Tuesday, November 20, 2012

Edith Satterwhite

This past weekend I was the guest speaker at the fall meeting of the Alpha Nu chapter of Delta Kappa Gamma. The members are current or retired educators, so I felt a kinship to them with my teaching background. More than that, I know one of their former members, Edith Satterwhite, teacher and principal at Pilot Mountain School.

"Know" perhaps is not the word I should use in this context. I was never fortunate enough to meet her since she died in 1999, long before I began this project. Yet I know her well. I know her through her former students who looked to her for guidance, through her co-workers who remember her as hard working, through her family who praises her for being their rock, and most of all, through her writings.

In a written version of a speech she presented at her church, she showed her personality. "A little more than fifty years ago I came to this community shortly after Pearl Harbor in 1941. I was twenty-nine and a half years old. My hair had already turned grey...that's one reason for my being called Old Mrs. Sattershite for the last fifty years. You know the other reasons..."

■ Data for analysis

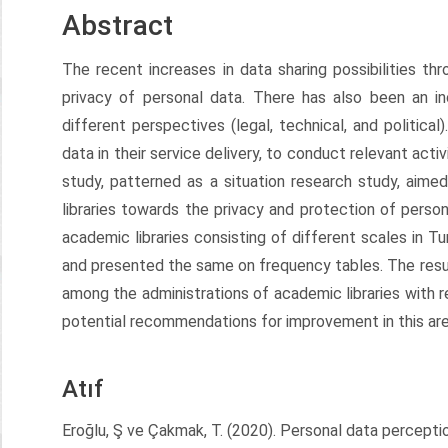
Abstract
The recent increases in data sharing possibilities t
privacy of personal data. There has also been an i
different perspectives (legal, technical, and political)
data in their service delivery, to conduct relevant acti
study, patterned as a situation research study, aim
libraries towards the privacy and protection of perso
academic libraries consisting of different scales in T
and presented the same on frequency tables. The resu
among the administrations of academic libraries with r
potential recommendations for improvement in this are
Atıf
Eroğlu, Ş ve Çakmak, T. (2020). Personal data perception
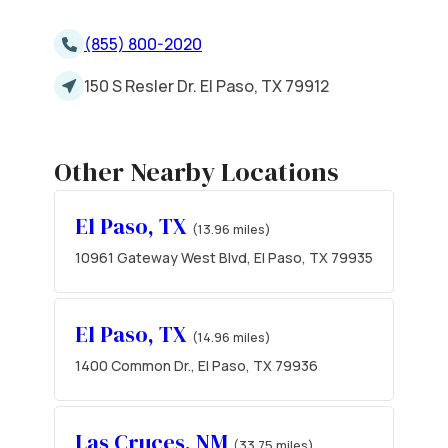
(855) 800-2020
150 S Resler Dr. El Paso, TX 79912
Other Nearby Locations
El Paso, TX
(13.96 miles)
10961 Gateway West Blvd, El Paso, TX 79935
El Paso, TX
(14.96 miles)
1400 Common Dr., El Paso, TX 79936
Las Cruces, NM
(33.75 miles)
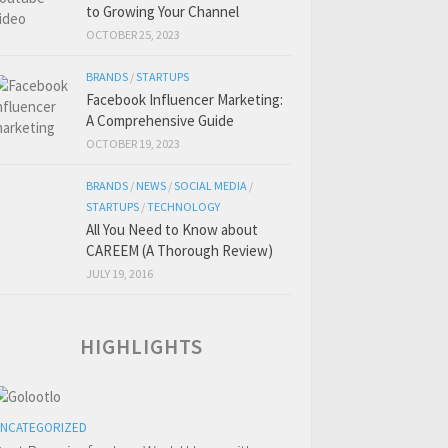
to Growing Your Channel
OCTOBER 25, 2023
BRANDS
/
STARTUPS
Facebook Influencer Marketing:
A Comprehensive Guide
OCTOBER 19, 2023
BRANDS
/
NEWS
/
SOCIAL MEDIA
/
STARTUPS
/
TECHNOLOGY
All You Need to Know about
CAREEM (A Thorough Review)
JULY 19, 2016
HIGHLIGHTS
NCATEGORIZED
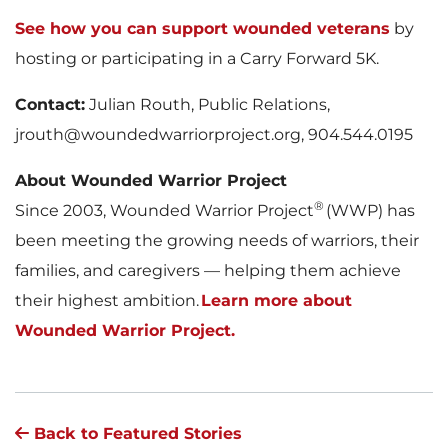
See how you can support wounded veterans
by
hosting or participating in a Carry Forward 5K.
Contact:
Julian Routh, Public Relations,
jrouth@woundedwarriorproject.org, 904.544.0195
About Wounded Warrior Project
®
Since 2003, Wounded Warrior Project
(WWP) has
been meeting the growing needs of warriors, their
families, and caregivers — helping them achieve
their highest ambition.
Learn more about
Wounded Warrior Project.
Back to Featured Stories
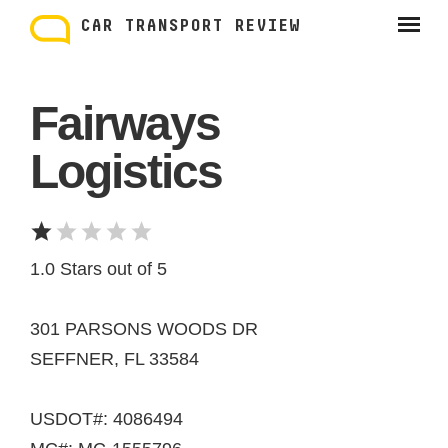
Skip
to
CAR TRANSPORT REVIEW
content
Fairways
Logistics
1.0 Stars out of 5
301 PARSONS WOODS DR
SEFFNER, FL 33584
USDOT#: 4086494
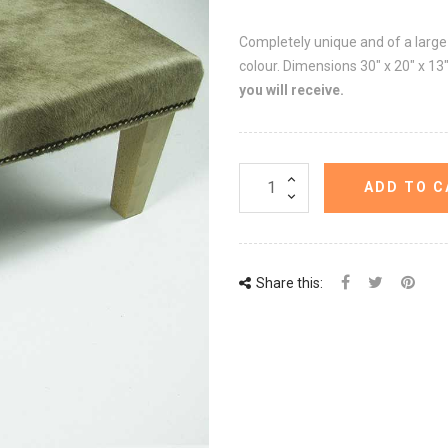
Completely unique and of a large s
colour. Dimensions 30" x 20" x 1
you will receive.
ADD TO C
Share this:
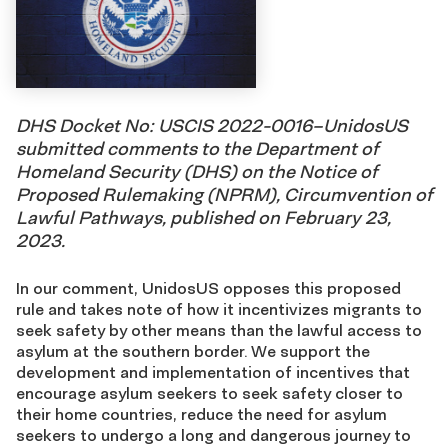
DHS Docket No: USCIS 2022-0016–UnidosUS
submitted comments to the Department of
Homeland Security (DHS) on the Notice of
Proposed Rulemaking (NPRM), Circumvention of
Lawful Pathways, published on February 23,
2023.
In our comment, UnidosUS opposes this proposed
rule and takes note of how it incentivizes migrants to
seek safety by other means than the lawful access to
asylum at the southern border. We support the
development and implementation of incentives that
encourage asylum seekers to seek safety closer to
their home countries, reduce the need for asylum
seekers to undergo a long and dangerous journey to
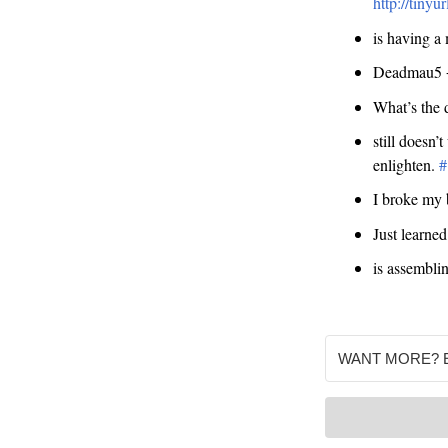
http://tiny
is having a
Deadmau5 +
What’s the d
still doesn’
enlighten.
#
I broke my 
Just learne
is assemblin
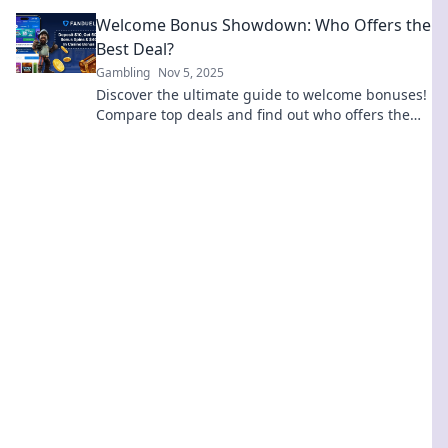
high roller—your jackpot awaits!
Welcome Bonus Showdown: Who Offers the
Best Deal?
Gambling
Nov 5, 2025
Discover the ultimate guide to welcome bonuses!
Compare top deals and find out who offers the
best rewards to boost your experience.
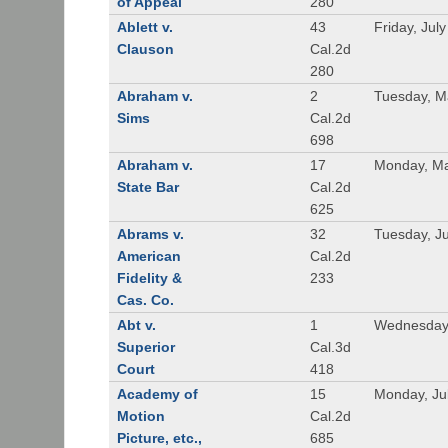
of Appeal
280
Ablett v.
43
Friday, Jul
Clauson
Cal.2d
280
Abraham v.
2
Tuesday, M
Sims
Cal.2d
698
Abraham v.
17
Monday, Ma
State Bar
Cal.2d
625
Abrams v.
32
Tuesday, Ju
American
Cal.2d
Fidelity &
233
Cas. Co.
Abt v.
1
Wednesday
Superior
Cal.3d
Court
418
Academy of
15
Monday, Ju
Motion
Cal.2d
Picture, etc.,
685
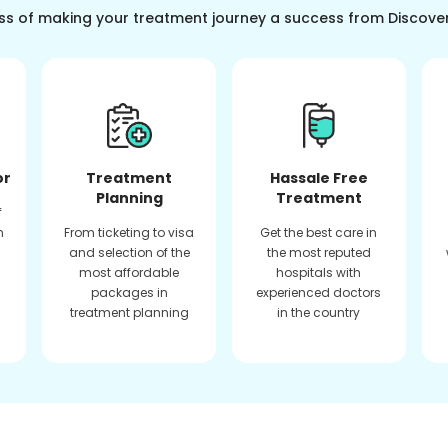
ss of making your treatment journey a success from Discove
or
Treatment
Hassale Free
Planning
Treatment
f
n
From ticketing to visa
Get the best care in
and selection of the
the most reputed
most affordable
hospitals with
packages in
experienced doctors
treatment planning
in the country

■ Problem to solve
Through which sources does the writer of the Edith Satterwhite post say they know her? List every one.

■ Exercise result
- Her former students
- Her co-workers
- Her family
- Her writings